La plus grande affaire de douanes de tous ?: De Leyen veut empêcher le pire aux réunions de Trump

La plus grande accord sur les douanes de tous?

Les tarifs américains élevés entreront bientôt en vigueur sur les produits de l’UE. Le président de la Commission de l’UE de Leyen est désormais lié à une réunion personnelle avec le président américain. Le chef du comité commercial du Parlement de l’UE explique déjà que l’UE ne sera pas « soumise ».

Épreuve de force en Écosse? Quelques jours avant l’entrée menacée en vigueur des tarifs élevés américains, la présidente de la Commission Ursula von der Leyen et le président américain Donald Trump se rencontrent. On attend avec impatience si vous parviendrez à un accord dans le différend sur les douanes en fin d’après-midi de Turnberry. Vendredi, à son arrivée en Écosse, Trump a parlé d’une « bonne chance 50:50 ». Si un accord réussit, selon Trump, ce serait « la plus grande affaire de tous ».

La décision pour une réunion personnelle est tombée après un « bon appel téléphonique » avec Trump, a écrit de The Leyen à X vendredi. Les «relations commerciales transatlantiques» et comment elles peuvent être tenues à discuter. Le président de la Commission est arrivé en Écosse samedi soir et a été reçu par le Premier ministre John Swinney.

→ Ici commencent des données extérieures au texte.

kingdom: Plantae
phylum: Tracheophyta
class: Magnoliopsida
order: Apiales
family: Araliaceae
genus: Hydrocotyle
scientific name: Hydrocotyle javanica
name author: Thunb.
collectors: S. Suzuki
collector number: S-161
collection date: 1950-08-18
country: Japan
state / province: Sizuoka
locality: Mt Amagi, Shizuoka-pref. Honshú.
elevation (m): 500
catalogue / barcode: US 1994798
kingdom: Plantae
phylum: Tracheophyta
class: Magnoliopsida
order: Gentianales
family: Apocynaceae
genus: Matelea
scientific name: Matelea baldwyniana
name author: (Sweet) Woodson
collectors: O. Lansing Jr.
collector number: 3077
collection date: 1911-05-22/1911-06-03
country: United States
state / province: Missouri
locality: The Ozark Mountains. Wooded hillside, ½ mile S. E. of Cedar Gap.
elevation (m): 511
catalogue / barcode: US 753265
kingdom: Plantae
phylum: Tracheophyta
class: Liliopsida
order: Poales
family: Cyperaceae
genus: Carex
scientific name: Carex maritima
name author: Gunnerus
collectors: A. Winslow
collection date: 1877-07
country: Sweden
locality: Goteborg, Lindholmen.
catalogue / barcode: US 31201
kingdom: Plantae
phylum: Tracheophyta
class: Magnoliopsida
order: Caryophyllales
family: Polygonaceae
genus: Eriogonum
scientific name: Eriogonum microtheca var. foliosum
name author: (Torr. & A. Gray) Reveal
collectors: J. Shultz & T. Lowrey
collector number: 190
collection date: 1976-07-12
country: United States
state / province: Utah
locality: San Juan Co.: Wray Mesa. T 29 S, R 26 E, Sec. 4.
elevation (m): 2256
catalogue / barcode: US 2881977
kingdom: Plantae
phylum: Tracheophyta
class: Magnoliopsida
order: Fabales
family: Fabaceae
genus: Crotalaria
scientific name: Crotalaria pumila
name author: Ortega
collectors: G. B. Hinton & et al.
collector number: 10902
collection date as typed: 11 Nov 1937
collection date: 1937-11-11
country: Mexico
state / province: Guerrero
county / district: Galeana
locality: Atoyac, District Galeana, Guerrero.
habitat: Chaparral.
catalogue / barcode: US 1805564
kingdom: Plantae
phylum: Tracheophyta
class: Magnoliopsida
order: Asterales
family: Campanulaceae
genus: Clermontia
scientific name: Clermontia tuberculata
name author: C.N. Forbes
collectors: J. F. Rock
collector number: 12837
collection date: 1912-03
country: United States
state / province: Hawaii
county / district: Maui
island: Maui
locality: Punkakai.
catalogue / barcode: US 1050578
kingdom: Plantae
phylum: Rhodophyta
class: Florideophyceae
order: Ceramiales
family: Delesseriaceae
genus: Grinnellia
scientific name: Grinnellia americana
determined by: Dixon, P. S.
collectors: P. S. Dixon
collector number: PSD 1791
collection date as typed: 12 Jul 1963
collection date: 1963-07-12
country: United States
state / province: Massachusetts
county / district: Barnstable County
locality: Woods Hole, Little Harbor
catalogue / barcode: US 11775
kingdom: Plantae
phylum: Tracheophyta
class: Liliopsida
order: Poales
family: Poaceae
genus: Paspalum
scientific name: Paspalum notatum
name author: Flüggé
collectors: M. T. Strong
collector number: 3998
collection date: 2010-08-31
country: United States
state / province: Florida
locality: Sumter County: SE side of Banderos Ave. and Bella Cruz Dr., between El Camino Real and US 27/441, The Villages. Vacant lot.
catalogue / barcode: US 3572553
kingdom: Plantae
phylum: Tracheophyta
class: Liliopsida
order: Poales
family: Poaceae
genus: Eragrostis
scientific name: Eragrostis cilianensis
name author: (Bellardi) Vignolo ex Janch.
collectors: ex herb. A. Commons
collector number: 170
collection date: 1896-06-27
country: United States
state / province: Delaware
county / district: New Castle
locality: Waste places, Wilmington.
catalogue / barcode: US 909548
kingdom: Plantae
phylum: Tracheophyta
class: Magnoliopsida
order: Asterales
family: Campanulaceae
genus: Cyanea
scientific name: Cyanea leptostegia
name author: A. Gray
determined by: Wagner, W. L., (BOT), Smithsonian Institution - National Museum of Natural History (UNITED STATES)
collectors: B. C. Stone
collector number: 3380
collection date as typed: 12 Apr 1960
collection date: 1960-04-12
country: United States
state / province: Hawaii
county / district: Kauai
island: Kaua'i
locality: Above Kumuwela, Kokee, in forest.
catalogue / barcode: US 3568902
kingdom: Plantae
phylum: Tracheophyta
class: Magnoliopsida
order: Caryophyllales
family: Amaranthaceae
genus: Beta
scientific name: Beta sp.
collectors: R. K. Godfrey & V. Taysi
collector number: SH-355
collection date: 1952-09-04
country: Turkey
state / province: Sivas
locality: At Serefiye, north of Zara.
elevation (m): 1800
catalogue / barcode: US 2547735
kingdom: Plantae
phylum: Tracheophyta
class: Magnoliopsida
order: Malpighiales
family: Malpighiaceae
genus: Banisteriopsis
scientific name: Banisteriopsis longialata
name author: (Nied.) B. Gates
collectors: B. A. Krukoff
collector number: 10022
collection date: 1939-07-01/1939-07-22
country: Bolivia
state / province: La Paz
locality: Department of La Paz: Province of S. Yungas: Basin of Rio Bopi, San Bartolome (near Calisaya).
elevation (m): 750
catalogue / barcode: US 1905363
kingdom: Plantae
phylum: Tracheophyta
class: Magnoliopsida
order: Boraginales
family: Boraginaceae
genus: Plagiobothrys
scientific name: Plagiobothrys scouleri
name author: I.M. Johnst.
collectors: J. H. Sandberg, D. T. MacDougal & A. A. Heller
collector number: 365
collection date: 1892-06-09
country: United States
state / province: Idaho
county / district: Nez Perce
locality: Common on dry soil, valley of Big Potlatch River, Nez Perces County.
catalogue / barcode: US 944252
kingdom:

Le républicain Trump avait une fois de plus augmenté la toile de fond menaçante il y a deux semaines au milieu des négociations en cours avec une lettre du Leyen et annoncé des tarifs de 30% sur les importations de l’UE à partir du 1er août. Cependant, il a laissé l’option ouverte pour s’écarter de ces coutumes que l’Union européenne devrait ouvrir davantage son marché aux États-Unis.

Chef EP Chef: d’accord oui, soumettez non

L’UE et les États-Unis ont récemment négocié de manière intensive. Désormais, le bilan doit être tiré et vérifié « dans quelle mesure un résultat équilibré peut être obtenu qui offre à l’avance la stabilité et la prévisibilité des entreprises et des consommateurs des deux côtés », a indiqué la commission à l’avance.

Le président allemand du comité commercial du Parlement européen (EP), Bernd Lange, considère également une conversation directe avec Trump comme essentielle. L’objectif central doit être de réduire considérablement les tarifs menacés de 30%, a déclaré Lange. S’il n’y a pas de contrat de cadre, les contre-tarifs et autres mesures sont « ciblés ».

L’Union européenne ne sera pas « chantée » et « non subordonnée à toutes les exigences économiques des États-Unis comme dans le cas du Japon », a déclaré le politicien européen du SPD. « Négociation et d’accord, mais nous ne nous soumettons pas. »

De 10 à 50%: tarifs pour différents produits de l’UE

Le président américain n’était récemment d’accord avec le Japon que sur des tarifs de 15% – ceci est nettement moins que prévu à l’origine. Le chancelier Friedrich Merz avait récemment indiqué qu’un accord pouvait être imminent dans le différend commercial.

Trump avait déjà introduit des tarifs de dix pour cent à presque toutes les importations de l’UE en avril. Il avait également des tarifs supplémentaires de 25% introduits à l’importation de voitures et de pièces automobiles. Dans le cas des produits en acier et en aluminium, les tarifs sont même de 50%. Ces mesures exercent une grande pression dans les secteurs d’exportation allemand.

Trump justifie sa politique de douane avec le déficit commercial des États-Unis envers l’UE, qui est une épine à ses côtés. Le déficit était d’environ 236 milliards de dollars en 2024. Selon les informations du gouvernement, les États-Unis valaient environ 606 milliards de dollars en 2024 de l’UE. Les exportations américaines vers l’Europe s’élevaient donc à 370 milliards de dollars.